◆ PASSAGE TO READ
Until the mid-20th century surprisingly little interest was shown in the etymology of musical terms, their changing usage and, historically, the ideas that they connote. H.H. Eggebrecht's Studien zur musikalischen Terminologie (1955) is a pioneer work in this field, and his Handwörterbuch der musikalischen Terminologie (the first loose-leaf sections of which began appearing in 1972) is an apt reflection of the studies he has advocated. It may become the most important terminological lexicon of music since Rousseau's Dictionnaire of 1768, for each word is treated as an ‘idea’ and is the topic of a historical essay, with etymological details and evidence from early theorists and encyclopedists, many of whom are listed above. It harks back to Janovka's systematically arranged Clavis ad thesaurum (1701), where many terms were defined in essays on a small number of topics.
Even more like Janovka's work is the Harvard Dictionary of Music edited by Willi Apel and first published in 1944; entries are provided for broader subjects, while hundreds of familiar terms are given cross-references to a major article where the term is set in context (e.g. ‘“Recoupe”, see under “Basse danse”’, ‘“Dis, disis”, see “Pitch Names”’). In 1986 an extensively revised edition of this work was published as The New Harvard Dictionary of Music and Musicians, edited by D.M. Randel.

◆ EXTRACTED ENTRIES
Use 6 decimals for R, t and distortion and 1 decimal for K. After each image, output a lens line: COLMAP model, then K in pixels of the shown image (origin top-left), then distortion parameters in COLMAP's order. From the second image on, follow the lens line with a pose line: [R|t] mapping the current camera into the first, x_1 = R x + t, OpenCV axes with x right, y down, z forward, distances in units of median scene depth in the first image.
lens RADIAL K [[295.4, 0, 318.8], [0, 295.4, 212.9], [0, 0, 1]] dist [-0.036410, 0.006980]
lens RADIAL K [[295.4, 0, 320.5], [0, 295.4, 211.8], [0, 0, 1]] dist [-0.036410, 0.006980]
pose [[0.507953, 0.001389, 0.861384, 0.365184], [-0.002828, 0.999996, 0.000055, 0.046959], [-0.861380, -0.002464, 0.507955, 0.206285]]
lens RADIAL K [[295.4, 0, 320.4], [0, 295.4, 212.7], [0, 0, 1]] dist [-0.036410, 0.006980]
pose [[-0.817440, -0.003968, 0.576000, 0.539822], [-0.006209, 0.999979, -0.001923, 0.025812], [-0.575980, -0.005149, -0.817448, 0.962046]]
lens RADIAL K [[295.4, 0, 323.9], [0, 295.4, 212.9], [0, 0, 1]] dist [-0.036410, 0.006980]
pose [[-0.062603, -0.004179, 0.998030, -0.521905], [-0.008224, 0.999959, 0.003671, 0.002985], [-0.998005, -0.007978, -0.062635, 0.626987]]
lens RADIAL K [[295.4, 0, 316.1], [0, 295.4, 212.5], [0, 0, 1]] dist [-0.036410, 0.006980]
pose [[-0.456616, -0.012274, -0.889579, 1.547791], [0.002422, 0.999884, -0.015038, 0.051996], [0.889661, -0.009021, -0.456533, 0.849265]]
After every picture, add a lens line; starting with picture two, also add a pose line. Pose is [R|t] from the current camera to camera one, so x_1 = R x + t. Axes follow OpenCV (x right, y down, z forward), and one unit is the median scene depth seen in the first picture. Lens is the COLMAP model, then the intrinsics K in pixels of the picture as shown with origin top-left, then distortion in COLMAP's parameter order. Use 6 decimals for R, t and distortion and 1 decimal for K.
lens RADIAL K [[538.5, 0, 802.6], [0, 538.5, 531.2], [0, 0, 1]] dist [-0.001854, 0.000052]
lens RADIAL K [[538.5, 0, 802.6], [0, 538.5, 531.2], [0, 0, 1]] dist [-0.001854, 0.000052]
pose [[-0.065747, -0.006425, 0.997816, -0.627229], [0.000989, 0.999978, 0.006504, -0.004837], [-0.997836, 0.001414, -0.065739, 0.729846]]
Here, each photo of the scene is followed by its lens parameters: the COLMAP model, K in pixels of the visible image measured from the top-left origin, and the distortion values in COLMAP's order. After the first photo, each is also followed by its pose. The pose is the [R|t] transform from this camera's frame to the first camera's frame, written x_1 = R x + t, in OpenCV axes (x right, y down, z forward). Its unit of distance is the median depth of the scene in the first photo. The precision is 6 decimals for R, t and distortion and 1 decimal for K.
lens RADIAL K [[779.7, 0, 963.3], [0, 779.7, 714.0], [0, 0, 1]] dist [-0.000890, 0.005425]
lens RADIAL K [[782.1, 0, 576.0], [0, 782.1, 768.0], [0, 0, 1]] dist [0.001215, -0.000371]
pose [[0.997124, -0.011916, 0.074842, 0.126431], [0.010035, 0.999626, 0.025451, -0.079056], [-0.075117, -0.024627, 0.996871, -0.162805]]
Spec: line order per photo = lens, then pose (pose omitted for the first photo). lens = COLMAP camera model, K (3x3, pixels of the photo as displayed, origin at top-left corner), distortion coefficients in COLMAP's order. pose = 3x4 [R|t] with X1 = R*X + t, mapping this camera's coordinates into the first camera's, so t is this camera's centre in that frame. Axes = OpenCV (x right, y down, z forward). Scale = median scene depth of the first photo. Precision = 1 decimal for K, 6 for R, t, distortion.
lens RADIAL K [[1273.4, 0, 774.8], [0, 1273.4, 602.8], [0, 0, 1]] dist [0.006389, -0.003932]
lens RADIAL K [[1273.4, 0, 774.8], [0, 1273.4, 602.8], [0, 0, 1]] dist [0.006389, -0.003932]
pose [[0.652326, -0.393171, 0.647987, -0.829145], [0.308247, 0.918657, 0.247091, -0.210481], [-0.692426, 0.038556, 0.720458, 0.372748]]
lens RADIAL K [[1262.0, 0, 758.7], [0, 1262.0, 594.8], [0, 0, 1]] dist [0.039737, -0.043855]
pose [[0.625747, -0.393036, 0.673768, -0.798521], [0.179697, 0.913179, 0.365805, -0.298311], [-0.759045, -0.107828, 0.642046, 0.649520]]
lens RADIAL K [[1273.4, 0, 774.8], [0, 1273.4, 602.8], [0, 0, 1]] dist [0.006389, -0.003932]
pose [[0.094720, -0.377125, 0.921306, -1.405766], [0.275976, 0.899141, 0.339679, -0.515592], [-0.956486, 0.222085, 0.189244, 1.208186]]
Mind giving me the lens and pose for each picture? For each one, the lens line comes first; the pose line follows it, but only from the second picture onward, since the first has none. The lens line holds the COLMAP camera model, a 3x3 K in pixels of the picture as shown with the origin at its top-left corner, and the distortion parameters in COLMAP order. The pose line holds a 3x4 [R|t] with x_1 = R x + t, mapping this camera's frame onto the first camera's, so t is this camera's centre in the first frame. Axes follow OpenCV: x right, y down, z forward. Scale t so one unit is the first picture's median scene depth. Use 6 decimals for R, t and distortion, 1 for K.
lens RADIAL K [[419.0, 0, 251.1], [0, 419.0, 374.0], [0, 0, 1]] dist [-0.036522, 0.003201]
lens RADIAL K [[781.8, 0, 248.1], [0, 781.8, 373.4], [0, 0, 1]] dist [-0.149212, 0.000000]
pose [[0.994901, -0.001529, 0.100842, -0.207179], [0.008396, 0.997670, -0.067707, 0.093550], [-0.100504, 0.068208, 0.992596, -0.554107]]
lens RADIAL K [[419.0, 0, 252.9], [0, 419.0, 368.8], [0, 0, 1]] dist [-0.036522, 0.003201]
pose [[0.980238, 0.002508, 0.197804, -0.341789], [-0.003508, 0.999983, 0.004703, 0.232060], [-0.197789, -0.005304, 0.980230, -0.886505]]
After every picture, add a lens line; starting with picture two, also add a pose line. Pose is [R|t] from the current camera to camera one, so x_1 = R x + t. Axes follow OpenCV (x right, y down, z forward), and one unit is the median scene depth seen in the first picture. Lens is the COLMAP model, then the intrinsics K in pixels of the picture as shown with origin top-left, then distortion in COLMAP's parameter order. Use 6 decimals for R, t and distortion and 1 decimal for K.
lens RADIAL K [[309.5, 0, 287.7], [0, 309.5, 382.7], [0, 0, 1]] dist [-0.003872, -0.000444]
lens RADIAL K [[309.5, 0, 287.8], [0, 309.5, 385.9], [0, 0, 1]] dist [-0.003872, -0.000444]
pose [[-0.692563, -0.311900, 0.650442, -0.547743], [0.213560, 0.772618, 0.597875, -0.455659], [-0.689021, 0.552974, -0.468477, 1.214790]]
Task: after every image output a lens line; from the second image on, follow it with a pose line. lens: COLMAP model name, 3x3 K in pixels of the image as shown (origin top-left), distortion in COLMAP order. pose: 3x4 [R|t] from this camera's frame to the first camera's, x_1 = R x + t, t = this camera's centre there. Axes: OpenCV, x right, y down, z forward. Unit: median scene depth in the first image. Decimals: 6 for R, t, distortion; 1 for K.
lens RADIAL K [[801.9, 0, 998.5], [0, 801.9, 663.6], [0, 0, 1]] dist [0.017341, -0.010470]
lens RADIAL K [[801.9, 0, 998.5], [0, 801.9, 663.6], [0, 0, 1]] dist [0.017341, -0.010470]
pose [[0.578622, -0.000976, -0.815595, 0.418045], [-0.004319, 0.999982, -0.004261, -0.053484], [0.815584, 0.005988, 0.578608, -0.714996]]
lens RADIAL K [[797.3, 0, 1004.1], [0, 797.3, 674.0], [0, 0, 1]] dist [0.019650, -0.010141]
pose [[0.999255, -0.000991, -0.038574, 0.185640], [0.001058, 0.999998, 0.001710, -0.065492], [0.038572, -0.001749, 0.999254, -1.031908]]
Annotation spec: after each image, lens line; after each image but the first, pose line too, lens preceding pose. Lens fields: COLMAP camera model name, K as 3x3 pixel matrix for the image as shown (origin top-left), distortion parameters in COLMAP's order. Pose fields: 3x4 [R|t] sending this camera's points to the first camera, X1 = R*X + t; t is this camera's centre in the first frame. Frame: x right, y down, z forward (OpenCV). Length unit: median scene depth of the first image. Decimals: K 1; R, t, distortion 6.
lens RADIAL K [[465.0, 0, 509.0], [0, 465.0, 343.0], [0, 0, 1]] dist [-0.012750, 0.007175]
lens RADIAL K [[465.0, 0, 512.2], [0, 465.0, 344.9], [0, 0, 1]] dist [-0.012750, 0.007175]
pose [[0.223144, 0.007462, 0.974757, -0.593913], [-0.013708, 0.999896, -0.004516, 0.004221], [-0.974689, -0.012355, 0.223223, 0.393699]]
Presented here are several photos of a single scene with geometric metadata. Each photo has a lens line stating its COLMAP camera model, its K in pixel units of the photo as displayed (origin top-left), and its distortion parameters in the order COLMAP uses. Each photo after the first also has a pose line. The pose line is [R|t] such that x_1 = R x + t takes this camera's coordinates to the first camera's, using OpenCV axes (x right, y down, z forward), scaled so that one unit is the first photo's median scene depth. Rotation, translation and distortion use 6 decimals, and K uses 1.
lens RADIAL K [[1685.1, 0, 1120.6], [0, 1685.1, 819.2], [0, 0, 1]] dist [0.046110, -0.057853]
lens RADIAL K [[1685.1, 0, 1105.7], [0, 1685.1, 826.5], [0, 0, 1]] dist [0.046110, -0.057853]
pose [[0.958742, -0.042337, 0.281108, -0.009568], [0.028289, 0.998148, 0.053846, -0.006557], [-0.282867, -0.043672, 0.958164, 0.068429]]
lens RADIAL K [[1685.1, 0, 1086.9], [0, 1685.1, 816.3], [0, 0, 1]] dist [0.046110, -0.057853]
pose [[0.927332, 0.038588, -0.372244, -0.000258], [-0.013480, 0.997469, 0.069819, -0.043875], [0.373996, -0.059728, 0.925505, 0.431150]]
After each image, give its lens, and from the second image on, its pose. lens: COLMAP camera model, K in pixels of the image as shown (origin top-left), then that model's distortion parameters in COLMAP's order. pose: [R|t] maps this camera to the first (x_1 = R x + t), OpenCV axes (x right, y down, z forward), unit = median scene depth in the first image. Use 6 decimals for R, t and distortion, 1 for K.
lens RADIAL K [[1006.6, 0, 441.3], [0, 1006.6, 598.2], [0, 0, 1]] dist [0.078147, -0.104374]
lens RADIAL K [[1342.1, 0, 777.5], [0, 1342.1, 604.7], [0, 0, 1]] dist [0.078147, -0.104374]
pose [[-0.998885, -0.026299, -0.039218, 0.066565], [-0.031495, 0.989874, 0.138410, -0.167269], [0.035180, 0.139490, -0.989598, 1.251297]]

◆ ACTIVITY
According to the passage on musical dictionaries, who edited The New Harvard Dictionary of Music and Musicians, published in 1986?

◆ RESPONSE
D.M. Randel